I thought about this. Of course, if we look for symbolism, we can find it anywhere and everywhere.  But finding that specific heart, cracked, on this specific day, well, it basically ensured that I’ll be writing this blog vs. the one I had originally set out to write. That’s twice now this week.

 

It was 20 years ago, today, that I walked down the aisle. That marriage ended quickly and while there’s no anniversary to acknowledge, today I celebrate, with gratitude, peace of mind and freedom. Two things that were impossible for me to acknowledge in 1994 because I had no idea who I was. Or what I wanted. Or what a healthy relationship looked like. Or how to be a good spouse. Or any of that.

 

The next 20 years of dating adventures had some highs, some lows and some in betweens. In 2008/2009, everything fell apart. As in everything.  And so I kept a little diary that turned into a 4-year book project.

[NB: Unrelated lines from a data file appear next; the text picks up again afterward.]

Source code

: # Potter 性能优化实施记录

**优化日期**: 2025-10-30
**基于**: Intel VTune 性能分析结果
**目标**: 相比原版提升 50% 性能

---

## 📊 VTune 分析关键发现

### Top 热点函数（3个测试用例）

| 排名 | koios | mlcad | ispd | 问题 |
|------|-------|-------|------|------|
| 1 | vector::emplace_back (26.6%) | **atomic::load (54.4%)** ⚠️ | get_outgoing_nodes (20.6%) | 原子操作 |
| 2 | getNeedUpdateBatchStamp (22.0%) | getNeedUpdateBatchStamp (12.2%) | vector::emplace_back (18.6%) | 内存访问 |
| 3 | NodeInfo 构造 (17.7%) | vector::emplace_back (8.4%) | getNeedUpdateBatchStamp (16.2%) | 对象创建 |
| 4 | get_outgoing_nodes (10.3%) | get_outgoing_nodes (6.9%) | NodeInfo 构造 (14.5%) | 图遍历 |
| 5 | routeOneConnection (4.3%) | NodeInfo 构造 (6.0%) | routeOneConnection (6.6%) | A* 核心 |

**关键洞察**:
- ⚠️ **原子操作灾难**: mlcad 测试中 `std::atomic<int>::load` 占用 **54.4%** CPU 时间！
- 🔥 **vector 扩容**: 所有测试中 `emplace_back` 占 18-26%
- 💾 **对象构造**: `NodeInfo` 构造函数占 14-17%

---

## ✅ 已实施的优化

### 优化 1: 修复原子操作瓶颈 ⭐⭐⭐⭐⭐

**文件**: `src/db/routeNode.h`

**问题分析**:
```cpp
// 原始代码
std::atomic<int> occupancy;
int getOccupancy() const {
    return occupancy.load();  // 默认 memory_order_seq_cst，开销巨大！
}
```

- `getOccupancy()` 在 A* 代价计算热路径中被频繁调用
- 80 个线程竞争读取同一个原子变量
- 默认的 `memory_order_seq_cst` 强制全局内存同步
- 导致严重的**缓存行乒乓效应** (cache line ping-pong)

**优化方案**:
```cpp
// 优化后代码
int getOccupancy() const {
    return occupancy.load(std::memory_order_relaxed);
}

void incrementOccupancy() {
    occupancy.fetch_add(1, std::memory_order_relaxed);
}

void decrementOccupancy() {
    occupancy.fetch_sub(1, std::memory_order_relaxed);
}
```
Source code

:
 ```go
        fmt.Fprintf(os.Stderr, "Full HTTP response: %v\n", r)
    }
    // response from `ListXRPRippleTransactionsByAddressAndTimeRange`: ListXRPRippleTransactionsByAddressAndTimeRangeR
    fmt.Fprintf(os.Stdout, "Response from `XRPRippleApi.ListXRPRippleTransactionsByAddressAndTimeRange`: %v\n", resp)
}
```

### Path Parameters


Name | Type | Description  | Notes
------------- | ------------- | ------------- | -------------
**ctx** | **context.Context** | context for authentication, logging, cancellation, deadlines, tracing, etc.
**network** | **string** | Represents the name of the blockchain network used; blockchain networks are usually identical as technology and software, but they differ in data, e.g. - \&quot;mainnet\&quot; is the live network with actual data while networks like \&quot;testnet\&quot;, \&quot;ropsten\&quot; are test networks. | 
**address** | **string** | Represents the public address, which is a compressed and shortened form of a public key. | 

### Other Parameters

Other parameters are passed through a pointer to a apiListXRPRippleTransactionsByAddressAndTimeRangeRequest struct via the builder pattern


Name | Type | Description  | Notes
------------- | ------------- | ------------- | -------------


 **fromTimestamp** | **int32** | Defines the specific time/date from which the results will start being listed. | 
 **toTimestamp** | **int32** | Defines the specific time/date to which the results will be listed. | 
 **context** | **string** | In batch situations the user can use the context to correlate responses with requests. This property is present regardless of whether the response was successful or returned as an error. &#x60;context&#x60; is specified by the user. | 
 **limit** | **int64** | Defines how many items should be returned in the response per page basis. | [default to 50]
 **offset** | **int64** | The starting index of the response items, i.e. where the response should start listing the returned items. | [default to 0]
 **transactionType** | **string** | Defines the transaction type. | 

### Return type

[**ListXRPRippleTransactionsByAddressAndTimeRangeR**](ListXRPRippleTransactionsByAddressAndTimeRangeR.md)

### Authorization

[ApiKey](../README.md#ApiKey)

And that led me back to Barri and she pushed and pushed and pushed and pushed me to confront my biggest ache, the kind that makes all your physical senses explode with the prickling of 1000 needles.

 

Slowly, ever so slowly, those layers of hurt, anger, regret, loneliness, pain, numbness, mistrust and hopelessness began to release themselves, one by one. In parallel, going to Dublin for one month this past February and walking the streets of that amazing city, where I have zero physical DNA but couldn’t feel more spiritually at home if I tried, there, the pages of my pain all just flew away, like a loose manuscript in the wind.

 

Each day I spent in in Dublin, my heart got better and better and better.

 

By the time it was my last week there, I filled a lot of journal pages and shed a lot of tears. Alison, the woman from whom I rented the room, wisely observed, “I don’t think you’re crying because you’re leaving Dublin. I think you’re crying because Dublin helped you heal from something.”  She didn’t know me long, but by that point, she knew me well. And she was right.

 

If our heart’s a vessel, then mine not only finally stopped leaking, but it no longer carries the dead weight of life’s relationship past.

 

And so today, of all days, as I saw that broken Celtic heart, I realized that with that physical object releases all that I carried with me for the past two decades. And today, in this present moment, love is all around me. I felt in on my travels and in the homes of the individuals and couples I stayed with. I felt it in the openness of all the good people who welcomed me back to Cleveland as well as the ones who stuck it out with me, throughout the entire roller coaster. Finally, I’m feeling the love by being open to the kind surprises entering my life with unexpected frequency. It’s as though all the summer ice cream trucks all showed up all at once, right in front of me.

 

I can’t wait to taste the new flavors.